Takfir (Pengkafiran)

Kami kembali dari tanah suci dengan membawa beberapa buku yang diterbitkan oleh penguasa di sana yang merupakan penjabaran apa yang dipahami oleh para ulama mereka pada masa kini. Buku-buku tersebut diberikan secara gratis dan telah dialih-bahasakan dalam beberapa bahasa negara termasuk bahasa Indonesia untuk para jama’ah haji Indonesia.
Ada sebuah buku saku yang kami bawa dari sana yang memuat sepuluh hal-hal yang membatalkan keislaman.  Salah satu poinnya (point ke tiga) diuraikan bahwa barangsiapa yang tidak mengkafirkan orang-orang musyrik, atau ragu akan kekafiran mereka, atau membenarkan paham (madzhab) mereka, maka dengan demikian dia telah kafir.
Dari buku-buku lain yang kami dapat dari sana,  dapat diketahui bahwa ada yang dimaksud sebagai orang-orang musyrik adalah berdasarkan pemahaman “tauhid jadi tiga”, bahwa banyak hamba Allah yang telah bersyahadat baru mencapai Tauhid Rububiyyah (menciptakan, memiliki dan mengatur langit dan bumi serta seisinya adalah Allah saja) belum sampai kepada Tauhid Uluhiyah (ibadah yang hanya ditujukan kepada Allah). Mereka berprasangka bahwa banyak hamba Allah yang telah bersayahadat namun belum bertauhid Uluhiyah atau banyak hamba Allah yang beribadah belum hanya ditujukan kepada Allah .
Sehingga berdasarkan prasangka dan pemahaman mereka tersebut jatuhlah hukum atau penilaian mereka terhadap hamba Allah yang telah bersyahadat sebagai termasuk orang musyrik.
Jika ada muslim yang tidak mengikuti prasangka dan pemahaman seperti mereka maka dengan demikian dia telah kafir.
Begitulah “kesibukan” mereka menghukum atau menilai terhadap hamba-hamba Allah yang telah bersyahadat.
Kesibukkan kaum Salafi Wahabi menjatuhkan vonis/hukum kafir kepada hamba Allah lainnya yang telah jelas-jelas bersyahadat hanya berdasarkan prasangka dan apa yang mereka pahami semata.
Kemungkinan hal seperti itulah, sehingga kita dapat menduga bagaimana mereka “memandang” saudara-saudara muslim kita baik di Palestina, Afghanistan, Irak, Somalia dan belahan dunia lainnya yang tengah berperang menghadapi kaum yang Allah ta’ala jelaskan dalam ( QS Al Maaidah [5]: 82 ).

DATA MENTAH:
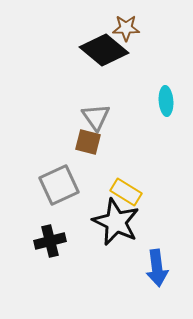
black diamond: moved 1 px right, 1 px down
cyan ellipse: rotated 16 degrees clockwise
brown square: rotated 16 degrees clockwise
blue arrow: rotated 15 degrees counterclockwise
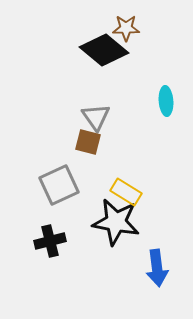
black star: rotated 15 degrees counterclockwise
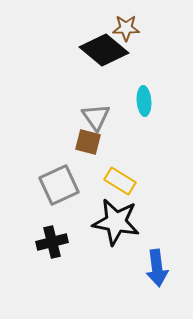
cyan ellipse: moved 22 px left
yellow rectangle: moved 6 px left, 11 px up
black cross: moved 2 px right, 1 px down
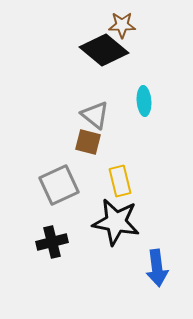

DESKRIPSI TUGAS:
Jawablah pertanyaan berikut berdasarkan kutipan sumber.
(a) Pada poin keberapa buku saku itu menyatakan bahwa orang yang tidak mengkafirkan orang-orang musyrik telah kafir?
(b) Apa pengertian Tauhid Uluhiyah menurut kutipan sumber?
(c) Negara apa saja yang disebut dalam kalimat terakhir kutipan sumber?

JAWABAN BENAR:
(a) Poin ketiga.
(b) Ibadah yang hanya ditujukan kepada Allah.
(c) Palestina, Afghanistan, Irak, dan Somalia.